+++ STUDY MATERIAL

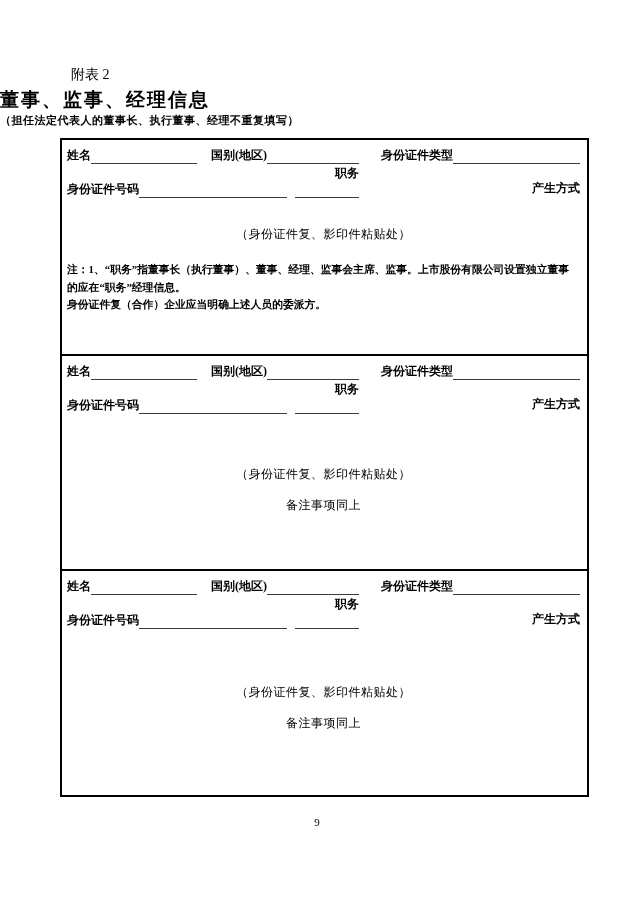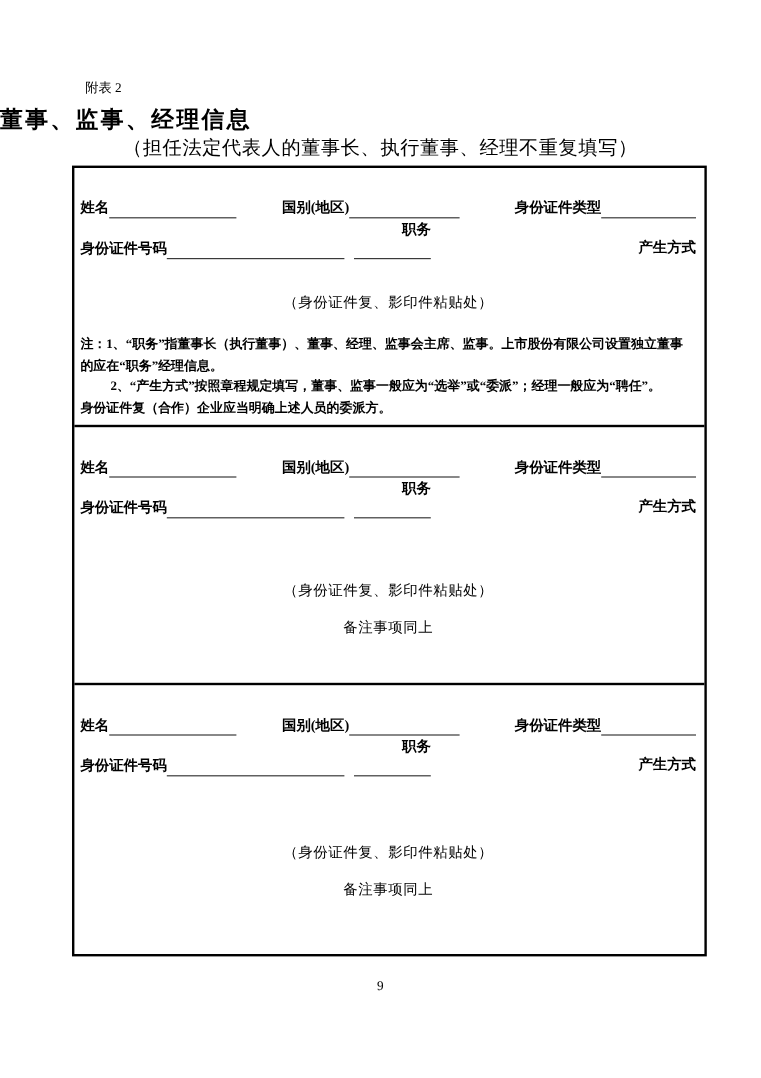--- a/index.html
+++ b/index.html
@@ -3,36 +3,36 @@
 <meta charset="utf-8">
 <style>
   html,body{margin:0;padding:0;background:#fff;}
   body{
     width:634px;height:898px;
     font-family:"Liberation Serif","DejaVu Serif",serif;
     color:#000;
   }
   .page{position:relative;width:634px;height:898px;background:#fff;overflow:hidden;}
 
-  .appendix{position:absolute;left:71px;top:66px;font-size:11px;}
+  .appendix{position:absolute;left:71px;top:66px;font-size:14px;}
   .doc-title{position:absolute;left:0;right:0;top:87px;text-align:left;
     font-size:19px;font-weight:bold;letter-spacing:2px;}
-  .doc-subtitle{position:absolute;left:0;right:0;top:113px;text-align:center;
-    font-size:16px;font-weight:400;letter-spacing:.5px;}
+  .doc-subtitle{position:absolute;left:0;right:0;top:113px;
+    font-size:11px;font-weight:700;letter-spacing:.5px;}
 
   .form-table{position:absolute;left:60px;top:138px;width:529px;height:659px;
     box-sizing:border-box;border:2px solid #000;display:flex;flex-direction:column;}
   .form-section{box-sizing:border-box;padding:6px 7px 0 5px;overflow:hidden;}
   .sec-1{height:216px;border-bottom:2px solid #000;}
   .sec-2{height:215px;border-bottom:2px solid #000;}
   .sec-3{flex:1;}
 
   .field-row{display:flex;align-items:flex-end;font-size:12px;font-weight:600;
     line-height:18px;white-space:nowrap;}
-  .row-1{margin-top:18px;gap:24px;}
+  .row-1{margin-top:0;}
   .row-2{margin-top:0;}
   .fgroup{display:flex;align-items:flex-end;}
   .fgroup.grow{flex:1;justify-content:space-between;}
   .blank{display:inline-block;height:15px;border-bottom:1px solid #3a3a3a;}
   .blank.grow{flex:1;}
   .b-name{width:106px;}
   .b-nat{width:92px;}
   .b-idnum{width:148px;}
   .b-pos{width:64px;}
   .g-nat{margin-left:14px;}
@@ -89,21 +89,20 @@
         </div>
         <div class="fgroup grow g-method">
           <span>产生方式</span>
             <span class="blank grow"></span>
         </div>
       </div>
       <div class="paste-line">（身份证件复、影印件粘贴处）</div>
       <div class="notes">
         <div class="note-line">注：1、“职务”指董事长（执行董事）、董事、经理、监事会主席、监事。上市股份有限公司设置独立董事</div>
         <div class="note-line">的应在“职务”经理信息。</div>
-        <div class="note-line note-indent">2、“产生方式”按照章程规定填写，董事、监事一般应为“选举”或“委派”；经理一般应为“聘任”。</div>
         <div class="note-line">身份证件复（合作）企业应当明确上述人员的委派方。</div>
       </div>
     </div>
 
     <div class="form-section sec-2">
       <div class="field-row row-1">
         <div class="fgroup">
           <span>姓名</span>
             <span class="blank b-name"></span>
         </div>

++++++

◆ **EXERCISE DIRECTIONS**
Copy the records above exactly, leaving out every picture.

◆ **THE COMPLETED TASK**
--- a/index.html
+++ b/index.html
@@ -3,36 +3,36 @@
 <meta charset="utf-8">
 <style>
   html,body{margin:0;padding:0;background:#fff;}
   body{
     width:634px;height:898px;
     font-family:"Liberation Serif","DejaVu Serif",serif;
     color:#000;
   }
   .page{position:relative;width:634px;height:898px;background:#fff;overflow:hidden;}
 
-  .appendix{position:absolute;left:71px;top:66px;font-size:11px;}
+  .appendix{position:absolute;left:71px;top:66px;font-size:14px;}
   .doc-title{position:absolute;left:0;right:0;top:87px;text-align:left;
     font-size:19px;font-weight:bold;letter-spacing:2px;}
-  .doc-subtitle{position:absolute;left:0;right:0;top:113px;text-align:center;
-    font-size:16px;font-weight:400;letter-spacing:.5px;}
+  .doc-subtitle{position:absolute;left:0;right:0;top:113px;
+    font-size:11px;font-weight:700;letter-spacing:.5px;}
 
   .form-table{position:absolute;left:60px;top:138px;width:529px;height:659px;
     box-sizing:border-box;border:2px solid #000;display:flex;flex-direction:column;}
   .form-section{box-sizing:border-box;padding:6px 7px 0 5px;overflow:hidden;}
   .sec-1{height:216px;border-bottom:2px solid #000;}
   .sec-2{height:215px;border-bottom:2px solid #000;}
   .sec-3{flex:1;}
 
   .field-row{display:flex;align-items:flex-end;font-size:12px;font-weight:600;
     line-height:18px;white-space:nowrap;}
-  .row-1{margin-top:18px;gap:24px;}
+  .row-1{margin-top:0;}
   .row-2{margin-top:0;}
   .fgroup{display:flex;align-items:flex-end;}
   .fgroup.grow{flex:1;justify-content:space-between;}
   .blank{display:inline-block;height:15px;border-bottom:1px solid #3a3a3a;}
   .blank.grow{flex:1;}
   .b-name{width:106px;}
   .b-nat{width:92px;}
   .b-idnum{width:148px;}
   .b-pos{width:64px;}
   .g-nat{margin-left:14px;}
@@ -89,21 +89,20 @@
         </div>
         <div class="fgroup grow g-method">
           <span>产生方式</span>
             <span class="blank grow"></span>
         </div>
       </div>
       <div class="paste-line">（身份证件复、影印件粘贴处）</div>
       <div class="notes">
         <div class="note-line">注：1、“职务”指董事长（执行董事）、董事、经理、监事会主席、监事。上市股份有限公司设置独立董事</div>
         <div class="note-line">的应在“职务”经理信息。</div>
-        <div class="note-line note-indent">2、“产生方式”按照章程规定填写，董事、监事一般应为“选举”或“委派”；经理一般应为“聘任”。</div>
         <div class="note-line">身份证件复（合作）企业应当明确上述人员的委派方。</div>
       </div>
     </div>
 
     <div class="form-section sec-2">
       <div class="field-row row-1">
         <div class="fgroup">
           <span>姓名</span>
             <span class="blank b-name"></span>
         </div>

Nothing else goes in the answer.